By the time Emerson and his cohorts returned in 1977 with the rather cool reworking of ‘Fanfare For The Common Man’ and a fully orchestral tour that put the group fatally into the red, my attention was on rock’s next generation. I could engage with the energy of punk but the music itself was boring. But a wealth of adventuresome music grew in its place.
With ELP, Emerson had painted himself into a corner from which he could never emerge. There was some fairly good soundtrack work, but where there should have been solo albums and fertile collaborations where he explored his influences, there was a void.
There’s some television footage online of Emerson performing with jazz player Oscar Peterson that gives an indication of where he might have headed. Similarly, Emerson plays a cracking organ solo on a version of the Eddie Harris song ‘Freedom Jazz Dance’ on a supersession album that’s as funky as. But really, Emerson was an oddball who wanted to be a serious composer on the one hand but an entertainer on the other. Out of the spotlight, he was invisible.
Of course, my adolescent fantasy that Emerson’s ability on multiple keyboards was superheroic turned out to be a fallacy. Listen to the fluidity and speed of a player like Chick Corea on Return To Forever’s Romantic Warrior and Emerson’s limitations become apparent. On reflection, what’s great about Emerson’s playing is the sheer gall with which he attempted his flights of fancy on those Nice and ELP tracks. It’s the ambition behind every composition and performative pinnacle that stands out. These days, my seasoned ears can hear all the missed notes and little glitches that punctuated his performances, and they humanise it. And on tracks where his piano playing once sounded like deep jazz explorations, I can hear his intentional interference by way of honky tonk and boogie flavours.
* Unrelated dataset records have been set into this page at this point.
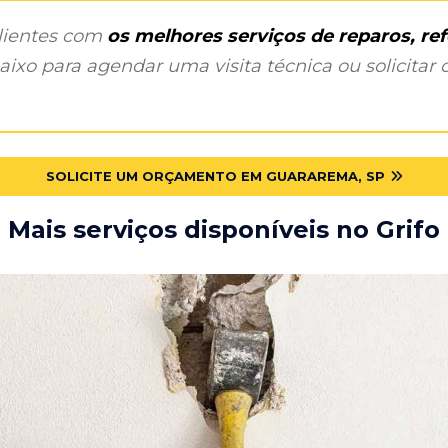
clientes com
os melhores serviços de reparos, r
ixo para agendar uma visita técnica ou solicitar o
SOLICITE UM ORÇAMENTO EM GUARAREMA, SP
Mais serviços disponíveis no Grifo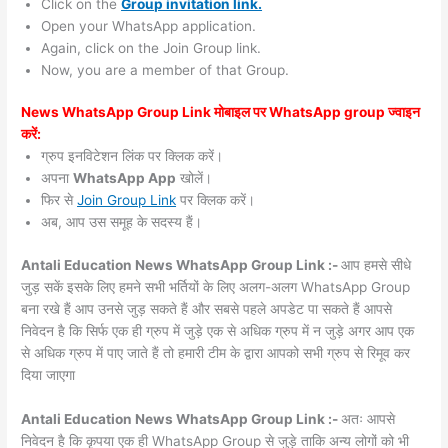
Click on the
Group invitation link.
Open your WhatsApp application.
Again, click on the Join Group link.
Now, you are a member of that Group.
News WhatsApp Group Link मोबाइल पर WhatsApp group ज्वाइन
करें:
ग्रुप इनविटेशन लिंक पर क्लिक करें।
अपना
WhatsApp App
खोलें।
फिर से
Join Group Link
पर क्लिक करें।
अब, आप उस समूह के सदस्य हैं।
Antali Education News WhatsApp Group Link :-
आप हमसे सीधे
जुड़ सकें इसके लिए हमने सभी भर्तियों के लिए अलग-अलग WhatsApp Group
बना रखे हैं आप उनसे जुड़ सकते हैं और सबसे पहले अपडेट पा सकते हैं आपसे
निवेदन है कि सिर्फ एक ही ग्रुप में जुड़े एक से अधिक ग्रुप में न जुड़े अगर आप एक
से अधिक ग्रुप में पाए जाते हैं तो हमारी टीम के द्वारा आपको सभी ग्रुप से रिमूव कर
दिया जाएगा
Antali Education News WhatsApp Group Link :-
अतः आपसे
निवेदन है कि कृपया एक ही WhatsApp Group से जुड़े ताकि अन्य लोगों को भी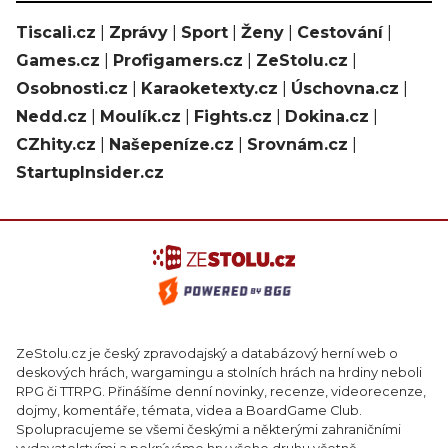
Tiscali.cz
|
Zprávy
|
Sport
|
Ženy
|
Cestování
|
Games.cz
|
Profigamers.cz
|
ZeStolu.cz
|
Osobnosti.cz
|
Karaoketexty.cz
|
Úschovna.cz
|
Nedd.cz
|
Moulík.cz
|
Fights.cz
|
Dokina.cz
|
CZhity.cz
|
Našepeníze.cz
|
Srovnám.cz
|
StartupInsider.cz
ZeStolu.cz je český zpravodajský a databázový herní web o
deskových hrách, wargamingu a stolních hrách na hrdiny neboli
RPG či TTRPG. Přinášíme denní novinky, recenze, videorecenze,
dojmy, komentáře, témata, videa a BoardGame Club.
Spolupracujeme se všemi českými a některými zahraničními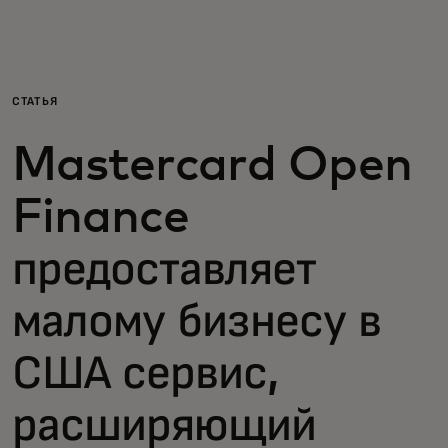
Для вас
Для бизнеса
СТАТЬЯ
Mastercard Open
Для всего мира
Finance
Для новаторов
предоставляет
Новости и тренды
малому бизнесу в
США сервис,
расширяющий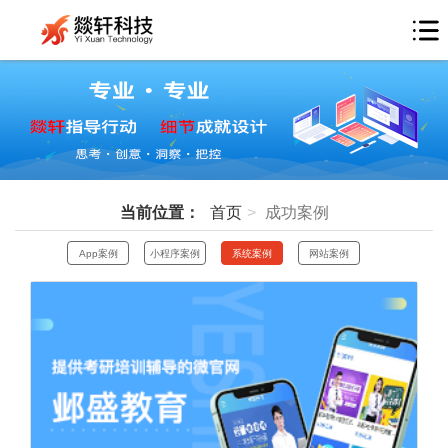
当前位置：
首页
成功案例
App案例
小程序案例
系统案例
网站案例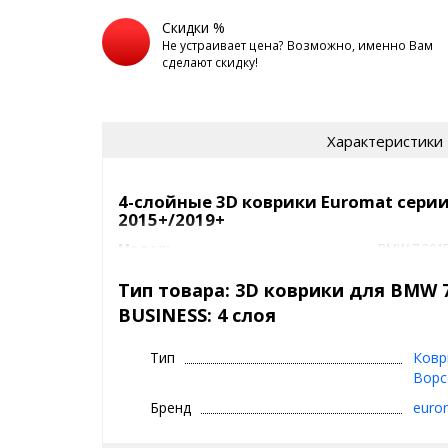
Скидки %
Не устраивает цена? Возможно, именно Вам
сделают скидку!
Характеристики
4-слойные 3D коврики Euromat серии
2015+/2019+
Модель
BMW 7 2015
Артикул
EMC3D
Класс
BUSINESS: 
Тип товара: 3D коврики для BMW 7
Задний ряд
с перемыч
BUSINESS: 4 слоя
Подпятник
термоплас
Производитель
3D|Euroma
Тип
Ковр
Коврики 3D|Eur
Ворс
Бренд
euro
⊕ объединяют лучшие качества резин
ковриков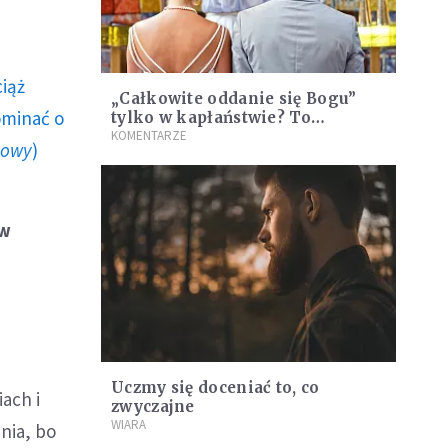
ciąż
„Całkowite oddanie się Bogu”
ominać o
tylko w kapłaństwie? To
teologiczny krok wstecz
KOMENTARZE
howy
)
 w
Uczmy się doceniać to, co
ach i
zwyczajne
WIARA
enia, bo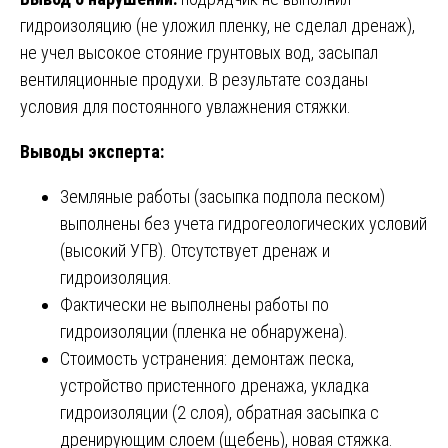
гидроизоляцию (не уложил пленку, не сделал дренаж),
не учел высокое стояние грунтовых вод, засыпал
вентиляционные продухи. В результате созданы
условия для постоянного увлажнения стяжки.
Выводы эксперта:
Земляные работы (засыпка подпола песком)
выполнены без учета гидрогеологических условий
(высокий УГВ). Отсутствует дренаж и
гидроизоляция.
Фактически не выполнены работы по
гидроизоляции (пленка не обнаружена).
Стоимость устранения: демонтаж песка,
устройство пристенного дренажа, укладка
гидроизоляции (2 слоя), обратная засыпка с
дренирующим слоем (щебень), новая стяжка.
Inevitably, there were reunions but I was busy listening to the latest thing. Emerson moved to LA, where ironically, he became buddies with Johnny “Rotten” Lydon of The Sex Pistols. In the ‘90s he developed serious repetitive strain injuries that were said to have been caused by performing on keyboards while standing up. There were operations to repair the damage, but complications ensued. At the time of his death he was readying himself for a Japanese performance that he knew he wouldn’t be able to perform to his high standards.
After the sudden death, Greg Lake said that Emerson had been increasingly confused, desperate and depressed in his last years, and had endured depression since at least 1977. No wonder, then, that Emerson’s own memoir, Pictures Of An Exhibitionist (2003), was such a romp. While it was a fun read with loads of great stories of the ‘60s and ‘70s, it was way too cheery, way too upbeat.
There’s a sad clip on YouTube where he’s playing the piano at some function, and everyone is ignoring him. He looks crestfallen. Out of the limelight, unable to perform: welcome to Emerson’s nightmare.
Was Keith Emerson misunderstood in his time? Yes. Had his time passed? Probably. I’m still a fan, and when I listen to those old records, I don’t really connect to the adolescent that adored them so much between ’71 and ’73. But I do appreciate Emerson’s work in a different way, and wish he was still around to lap up the attention that would have surely come his way, eventually.
* Keith Emerson, 2 November 1944 to 11 March 2016.